Executive actions taken by President Joseph Biden:

  1. Rescinding the interior-enforcement order previously in place and instead, calling for a review so that enforcement priorities may be established (note that the deportation moratorium that was ordered by U.S. President Biden is currently on hold by a federal judge);
  2. Begin rolling back the new "public charge" rule to what it was previously;
  3. Including undocumented immigrants in the census;
  4. Reversing the travel ban affecting particular Muslim and African nations;
  5. Protecting, in a memorandum, Deferred Action of Childhood Arrivals ("DACA");
  6. Stopping, in a proclamation, construction of the border wall and even successfully asking the U.S. Supreme Court to cancel oral argument regarding the U.S. government's petition from an appellate court's ruling to stop the construction;
  7. Reinstating, in a memorandum, deferred enforced departure ("DED") for Liberians;
  8. Ending the remain-in-Mexico policy, part of the Migrant Protection Protocols ("MPP"), for asylum seekers seeking entry at the U.S.'s southern border and even successfully asking the U.S. Supreme Court to cancel oral argument regarding the U.S. government's petition from an appellate court's ruling to stop such a policy;
  9. Rebuilding the U.S. refugee-resettlement program;
  10. Reuniting family members separated at the border; and
  11. Freezing proposed or finalized regulations that have not yet gone into effect, including the regulation that would replace the H-1B-lottery system with a system where only the highest paid H-1B beneficiaries would be eligible (was supposed to go into effect March 9th) and the regulation that required H-1B beneficiaries to be paid higher than U.S. workers (was supposed to go into effect March 15th).
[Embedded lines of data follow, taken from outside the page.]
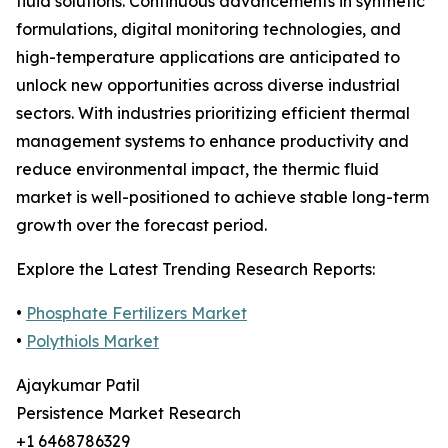
fluid solutions. Continuous advancements in synthetic
formulations, digital monitoring technologies, and
high-temperature applications are anticipated to
unlock new opportunities across diverse industrial
sectors. With industries prioritizing efficient thermal
management systems to enhance productivity and
reduce environmental impact, the thermic fluid
market is well-positioned to achieve stable long-term
growth over the forecast period.
Explore the Latest Trending Research Reports:
•
Phosphate Fertilizers Market
•
Polythiols Market
Ajaykumar Patil
Persistence Market Research
+1 6468786329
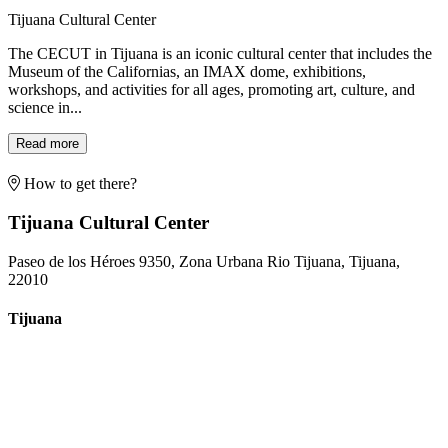
Tijuana Cultural Center
The CECUT in Tijuana is an iconic cultural center that includes the
Museum of the Californias, an IMAX dome, exhibitions,
workshops, and activities for all ages, promoting art, culture, and
science in...
Read more
How to get there?
Tijuana Cultural Center
Paseo de los Héroes 9350, Zona Urbana Rio Tijuana, Tijuana,
22010
Tijuana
Therefore, there's a lot that has already taken place, and there's even more that can be done even if the U.S. Citizenship Act of 2021 never sees the light of day in the U.S. Congress. For now, those who believe they may be able to benefit from the changes that have taken place thus far should dive into the details of the various executive actions, preferably with the assistance of a legal expert.